12:59 p.m. – Latest COVID numbers

Allegheny County saw another spike in COVID-19 cases, with officials reporting 45 new positive cases Wednesday. The total number of positive cases is now at 2,284. The number of deaths increased by five to 184.

Statewide, the number of positive cases increased by 495 to 83,191. The number of deaths increased by 54 to 6,515.  

11:16 a.m. - Cultural Trust cancels remaining Broadway shows

The Pittsburgh Cultural Trust today announced the cancellation or postponement of its two remaining scheduled touring Broadway shows this calendar year at the Benedum Center. That includes September’s local premiere of “Hadestown,” the multiple Tony-winner whose national tour has been postponed because of the coronavirus pandemic. The Trust also cited factors including state rules limiting gatherings during the pandemic to 250 people, and the health and safety of performers and staff whose jobs would require them to work in close physical proximity to one another.

The news follows last week’s announcement that Pittsburgh Dance Council would delay its season, which usually begins in September, until January. The Trust has also canceled September's Gallery Crawl in the Cultural District. Other major local arts groups, including Pittsburgh Symphony, Pittsburgh Opera, and Pittsburgh Public Theater, have not announced any changes to their fall schedules.

10:14 a.m. – GNC files for bankruptcy

Pittsburgh-based vitamin and supplement chain GNC has filed for bankruptcy. CNN Business reports the company, “has been saddled with nearly $1 billion of debt and has faced declining sales at its brick-and-mortar locations since before the pandemic.”
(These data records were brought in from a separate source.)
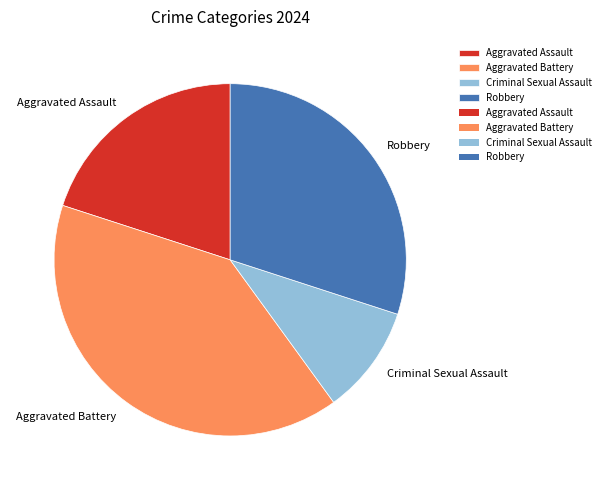

Combined, do Aggravated Battery and Aggravated Assault account for over 50%?

Yes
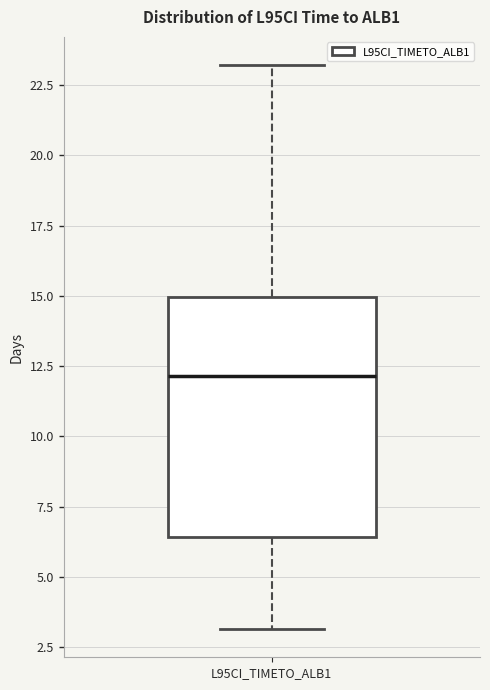

Where does the upper whisker of the box for L95CI_TIMETO_ALB1 end on the y-axis? The values are not printed on the chart, so give them approximately, as read against the axis.

23.0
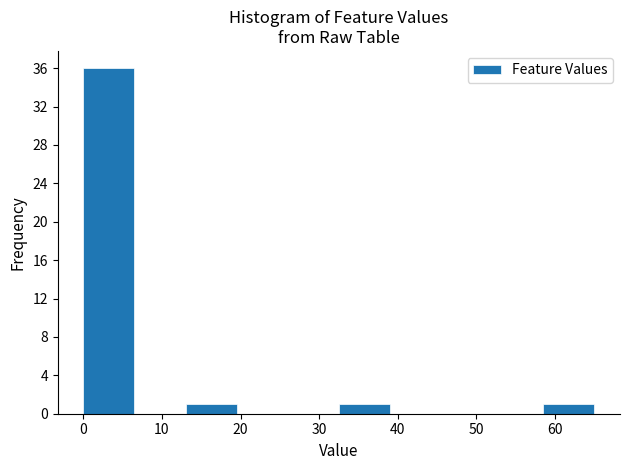

What is the height of the bar covering 58.5 to 65.0 on the x-axis? Neither the bar edges nor the heights are printed on the chart, so give them approximately, as read against the axes.

1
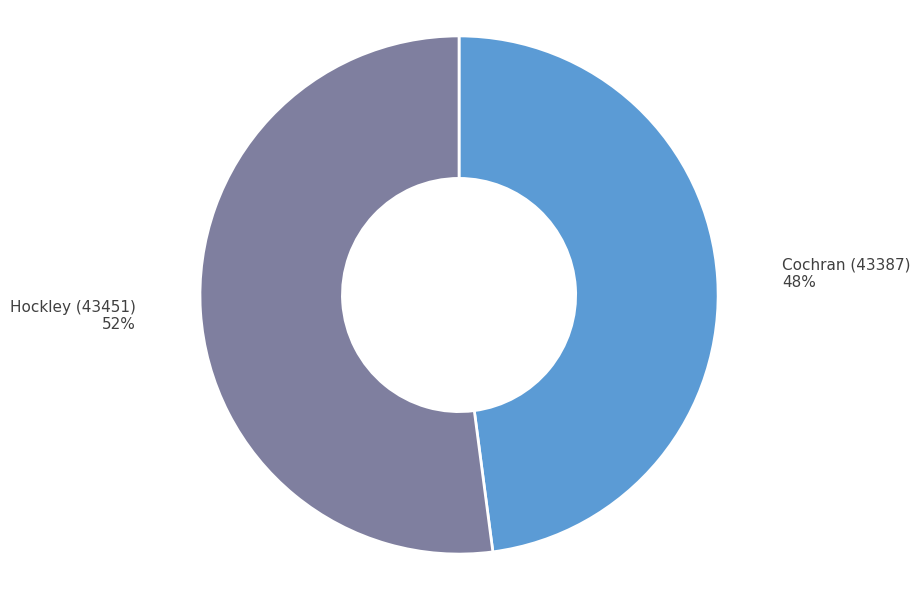

Is the sum of Cochran (43387) and Hockley (43451) greater than half?

Yes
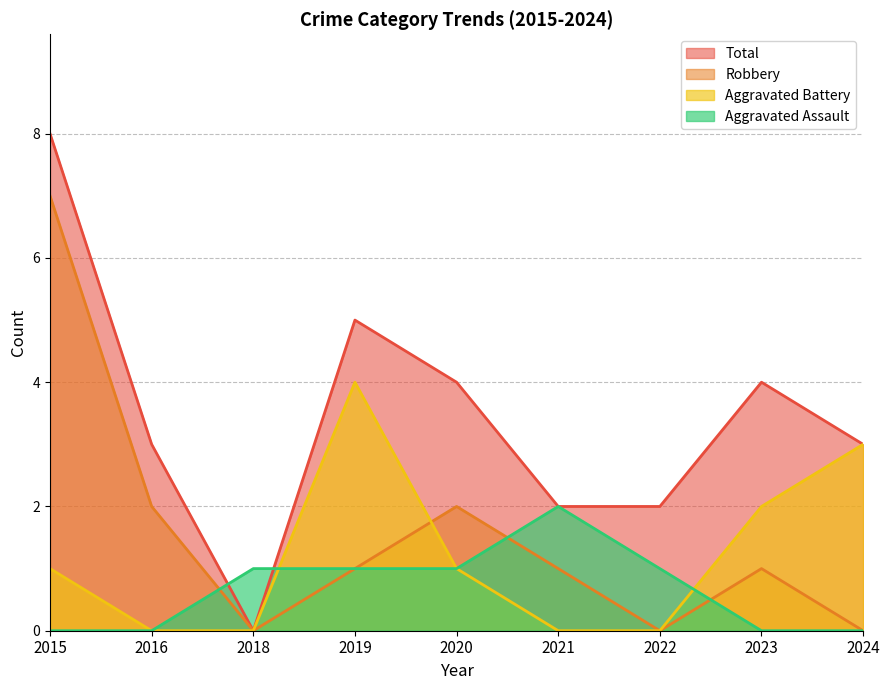

How many data points in Aggravated Assault are less than 1?

4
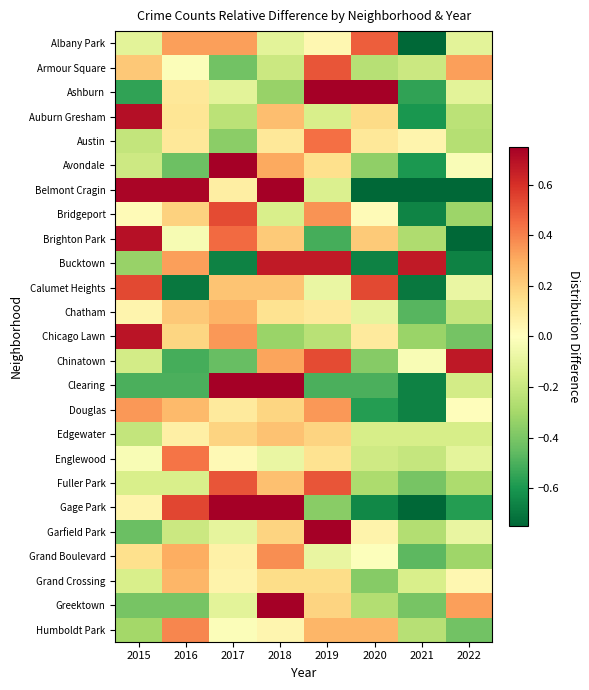

What is the total value across all series at 2021?

-9.7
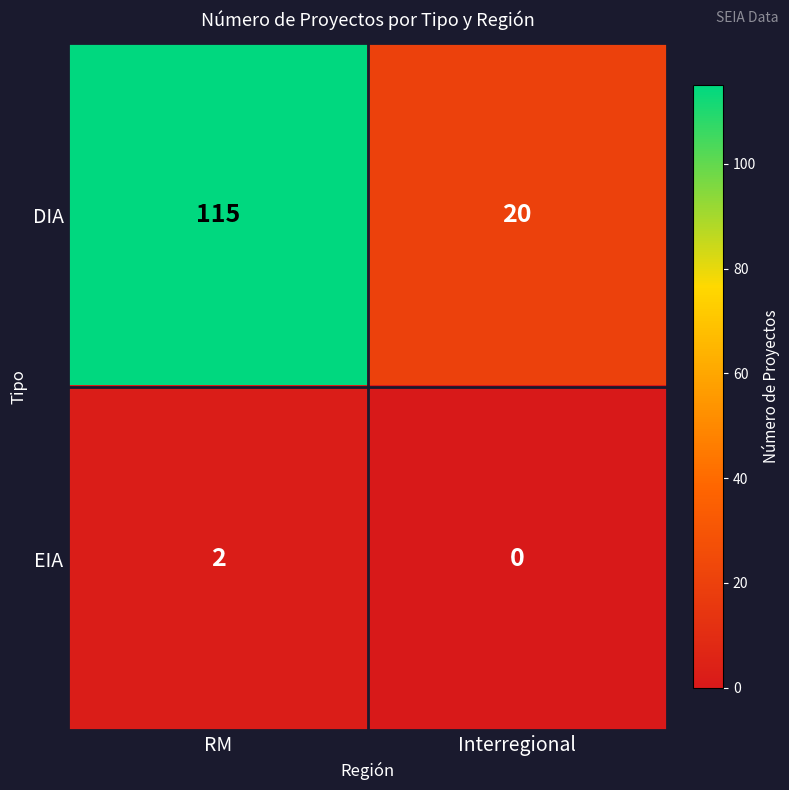

Which category has the highest value across all series?

RM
On Twitter Wednesday, GNC said its stores and website will remain open.  

7:23 a.m. - City suspends algorithim-driven policing

The city of Pittsburgh has suspended use of an algorithm-driven policing program that predicted hot spots of criminal activity. The model only used crime offense data for crimes with victims and 911 calls for service.

The Pittsburgh Post Gazette reports the tool came from a partnership between CMU, the Pittsburgh Bureau of Police, and Pittsburgh's Departments of Innovation and Performance, and Public Safety. It is unclear the extent to which the program was used, and was shut down due to concerns of potential racial bias.

According to Mayor Bill Peduto, any new data-driven programs will be used to deploy social services.